Blog post

AKF's National Camp Program: The hidden gem

Lily Goldstein explains why AKF's National Camp Program is one the best things that has ever happened to her - besides her kidney transplant, of course.
Lily Goldstein holding up a Barnard College bag

I was born with a rare genetic disorder called brachiootorenal syndrome that affected my hearing and my kidneys. I was about 12 months old when I was diagnosed, so I have lived with it my entire life. Fortunately, I did not have to worry about getting a diagnosis and how that would affect me mentally or emotionally. I have just had to live with it my whole life. It is my normal.

When I was 11 years old, I got a kidney transplant, and since then my life has turned around for the better. Before my transplant, I was taking 40 pills a day (eight pills, five times a day), and receiving eight shots a week (one every day, and two on Sunday). Now, post-transplant, I am only on two prescription medications to keep my kidney alive. With the help of my care team, I can continue managing my kidney health. I am also grateful to my care team for connecting me to the American Kidney Fund (AKF).

Through AKF, I have connected with many people and resources, including children who have kidney problems just like me, through a program called Camp All Stars. Camp All Stars is one of the best things that has ever happened to me – after getting my kidney transplant, of course. Camp All Stars, before the COVID-19 pandemic, was an overnight trip at a camp that anyone 10 and older with any kind of kidney issue could attend. It was an opportunity for kids who live with kidney disease to attend a summer-like, sleepover camp and do camp activities, all while nurses and doctors were there to take care of our advanced medical needs like dialysis and catheterization. Not something most sleepover camps typically provide! Camp All Stars also helped us to meet other kids going through similar medical challenges.

When COVID hit, all of us as campers were so sad because it was the one time a year we could go to camp where everything (medically) was taken care of for us. However, soon after it was canceled, AKF announced it was going to do a national camp virtually. At first, everyone was a little skeptical. How could they recreate the fun and community of sleepaway camp virtually?
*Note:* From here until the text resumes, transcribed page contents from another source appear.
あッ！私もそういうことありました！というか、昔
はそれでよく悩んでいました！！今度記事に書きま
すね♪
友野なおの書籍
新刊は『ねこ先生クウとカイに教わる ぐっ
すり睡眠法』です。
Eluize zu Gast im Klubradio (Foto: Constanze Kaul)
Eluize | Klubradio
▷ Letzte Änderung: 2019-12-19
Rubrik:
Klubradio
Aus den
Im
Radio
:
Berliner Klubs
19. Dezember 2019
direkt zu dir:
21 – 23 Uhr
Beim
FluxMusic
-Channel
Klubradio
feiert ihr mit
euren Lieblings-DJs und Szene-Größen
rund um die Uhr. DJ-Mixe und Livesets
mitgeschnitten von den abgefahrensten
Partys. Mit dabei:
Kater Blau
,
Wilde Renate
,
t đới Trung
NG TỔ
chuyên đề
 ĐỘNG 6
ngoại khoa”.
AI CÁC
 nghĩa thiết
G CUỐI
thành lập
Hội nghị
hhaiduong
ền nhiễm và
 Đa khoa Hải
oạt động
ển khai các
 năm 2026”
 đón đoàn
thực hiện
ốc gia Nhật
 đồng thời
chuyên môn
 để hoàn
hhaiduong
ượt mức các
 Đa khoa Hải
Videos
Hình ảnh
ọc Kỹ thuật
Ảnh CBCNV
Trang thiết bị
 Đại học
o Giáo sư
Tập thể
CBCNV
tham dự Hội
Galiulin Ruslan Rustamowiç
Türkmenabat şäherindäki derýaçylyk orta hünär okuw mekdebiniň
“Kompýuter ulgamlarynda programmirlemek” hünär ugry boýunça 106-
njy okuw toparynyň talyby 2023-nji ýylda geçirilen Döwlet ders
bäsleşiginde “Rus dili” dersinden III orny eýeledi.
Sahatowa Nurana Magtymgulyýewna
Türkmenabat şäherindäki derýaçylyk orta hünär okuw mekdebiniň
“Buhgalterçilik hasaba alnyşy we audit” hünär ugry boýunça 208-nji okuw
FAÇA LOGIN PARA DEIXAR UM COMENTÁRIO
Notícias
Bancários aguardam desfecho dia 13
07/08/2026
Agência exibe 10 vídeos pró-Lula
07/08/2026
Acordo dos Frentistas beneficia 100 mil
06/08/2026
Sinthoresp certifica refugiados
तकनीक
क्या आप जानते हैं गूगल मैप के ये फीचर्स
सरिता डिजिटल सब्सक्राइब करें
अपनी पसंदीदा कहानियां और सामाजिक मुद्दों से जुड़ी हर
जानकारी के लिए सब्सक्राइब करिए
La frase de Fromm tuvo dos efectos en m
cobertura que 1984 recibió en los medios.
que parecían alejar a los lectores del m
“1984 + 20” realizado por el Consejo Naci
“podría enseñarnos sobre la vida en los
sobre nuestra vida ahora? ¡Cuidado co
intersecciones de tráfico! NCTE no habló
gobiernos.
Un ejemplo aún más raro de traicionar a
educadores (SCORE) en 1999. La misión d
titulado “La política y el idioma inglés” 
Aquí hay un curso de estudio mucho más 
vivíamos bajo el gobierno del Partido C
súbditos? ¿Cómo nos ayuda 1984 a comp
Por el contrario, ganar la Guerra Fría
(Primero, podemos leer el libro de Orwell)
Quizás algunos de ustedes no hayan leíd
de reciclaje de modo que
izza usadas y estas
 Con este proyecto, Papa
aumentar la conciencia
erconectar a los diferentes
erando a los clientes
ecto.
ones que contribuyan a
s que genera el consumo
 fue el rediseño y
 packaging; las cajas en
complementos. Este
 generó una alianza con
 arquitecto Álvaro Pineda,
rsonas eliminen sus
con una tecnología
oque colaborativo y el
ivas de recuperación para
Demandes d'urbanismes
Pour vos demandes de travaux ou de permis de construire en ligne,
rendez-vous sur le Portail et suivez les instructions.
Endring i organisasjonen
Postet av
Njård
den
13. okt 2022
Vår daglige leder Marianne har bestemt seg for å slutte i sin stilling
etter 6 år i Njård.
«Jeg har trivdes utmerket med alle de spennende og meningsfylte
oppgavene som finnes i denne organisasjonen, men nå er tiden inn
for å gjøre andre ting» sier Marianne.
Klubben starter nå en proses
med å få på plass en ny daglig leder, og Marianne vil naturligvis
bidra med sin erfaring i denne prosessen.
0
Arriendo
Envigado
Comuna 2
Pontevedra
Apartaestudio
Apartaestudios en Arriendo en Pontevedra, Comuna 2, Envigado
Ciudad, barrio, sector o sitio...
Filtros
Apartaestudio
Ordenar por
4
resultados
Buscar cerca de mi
Fortunately, we were pleasantly surprised to find that virtual camp is still as fun, if not more fun, than it was pre-COVID. At first, I was not sure how I felt about participating. Not only did we have school on Zoom at that point, but it seemed almost everything else we did was on Zoom as well. It was hard to want to go to another Zoom, especially for something I was not sure would be that fun. Nonetheless, one of my friends that I made during in-person camp told me she was going and that I should come too just to check it out, and I am so glad I did. It was the most fun I had had in a long time!

Since that first virtual camp meeting, I have gone to almost every single one. Even when I traveled to a country in a time zone that was seven hours ahead, I continued attending and participating in the virtual camp meetings. I knew that it was the one time a month I could rely on to talk about my experience with kidney disease, hear the experiences of other kids my age and, of course, have a lot of fun doing different activities – including building gingerbread houses, doing science experiments, creating art projects and so much more – all while connecting with each other on Zoom.

Now that I am in college, I still continue to participate because of how much I love and appreciate it. It is a safe space where you can ask for advice and give advice on different topics. For example, one night we were doing an art project and we started talking about what we thought the best ways to remember to take our medications were. We had a whole discussion about what we did and what we would want to try. It is almost impossible to have these kinds of meaningful conversations with other kids your age who have similar medical problems to you anywhere else, and here we were, with the great support of AKF's virtual camp Zoom, having them.

Since participating in AKF's virtual camp program, I have gone to every other AKF event I can go to. They are always filled with smiles and stories. Being part of AKF's community is an opportunity and experience for which I am so grateful. It is hard to realize that you are not the only person with kidney problems, and more specifically, you are not the only child with kidney problems. That is why I love AKF's camp program. It gives you a direct opportunity to meet and connect with people your age and share your experiences. As of right now, there is a tentative date for a return to in-person camp for the year of 2023. Until then, I am so excited to continue doing the virtual camp Zooms.


Lily Goldstein

Lily Goldstein was born with a rare genetic disorder called brachiootorenal syndrome. Regardless of the inimical-sounding disease she has, Lily is still just like any other person. Her favorite animal is an elephant, her favorite color is blue, and she loves cooking! Lily is currently a student at the Barnard College of Columbia University and is an active participant and lover of AKF’s Camp All Stars.